*Exercise brief*.
List every scientific task that the abstract below on wireless sensor network data collection says arises when managing the data collection process.

*Document segment*.
== == ==

SYNTHESIS OF DATA COLLECTION METHODS BY TELECOMMUNICATION AIRPLATFORMS IN WIRELESS SENSORS NETWORKS
DOI:
https://doi.org/10.20535/2411-2976.22020.63-73Keywords:
wireless sensor networks, clustering, telecommunication airplatform, monitoring data collection from UAVs.Abstract
Background. Wireless sensor networks using telecommunication airplatforms for monitoring data collection belong to the class of complex, multifunctional, dynamic systems. To increase the efficiency of functioning of this class of networks, it is necessary to develop methods that allow achieving various target functions of network management: increase the time of network functioning, reduce the time of data collection, minimize the resources consumed. An integral part of the wireless sensor network management system is the subsystem of control over data collection from nodes using telecommunication airplatforms. When managing the process of data collection there are scientific tasks: finding the minimum number of points (nodes) of data collection, building the shortest flight routes of these points, defining flight strategies, ensuring the quality of
data exchange, increasing the time of network operation. At present, there are no effective methods and algorithms to solve these scientific problems. This article is dedicated to the synthesis of methods that solve these problems.

== == ==

*Raw records*.
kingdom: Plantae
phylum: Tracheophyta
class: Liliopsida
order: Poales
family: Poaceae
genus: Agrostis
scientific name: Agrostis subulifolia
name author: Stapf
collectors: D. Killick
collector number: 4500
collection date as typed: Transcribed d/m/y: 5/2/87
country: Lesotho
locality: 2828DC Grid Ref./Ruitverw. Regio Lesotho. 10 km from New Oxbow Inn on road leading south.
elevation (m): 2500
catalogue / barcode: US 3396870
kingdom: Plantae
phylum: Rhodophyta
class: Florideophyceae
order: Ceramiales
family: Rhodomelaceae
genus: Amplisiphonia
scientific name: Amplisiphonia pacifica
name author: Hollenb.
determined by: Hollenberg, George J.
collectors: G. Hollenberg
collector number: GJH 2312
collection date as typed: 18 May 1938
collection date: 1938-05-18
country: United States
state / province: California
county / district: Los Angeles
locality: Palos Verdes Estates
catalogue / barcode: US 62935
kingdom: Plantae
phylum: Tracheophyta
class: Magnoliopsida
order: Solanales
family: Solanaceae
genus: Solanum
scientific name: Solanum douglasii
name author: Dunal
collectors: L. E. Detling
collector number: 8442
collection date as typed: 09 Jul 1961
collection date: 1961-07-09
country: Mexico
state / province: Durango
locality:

== == ==

*The answer*.
- finding the minimum number of points (nodes) of data collection
- building the shortest flight routes of these points
- defining flight strategies
- ensuring the quality of data exchange
- increasing the time of network operation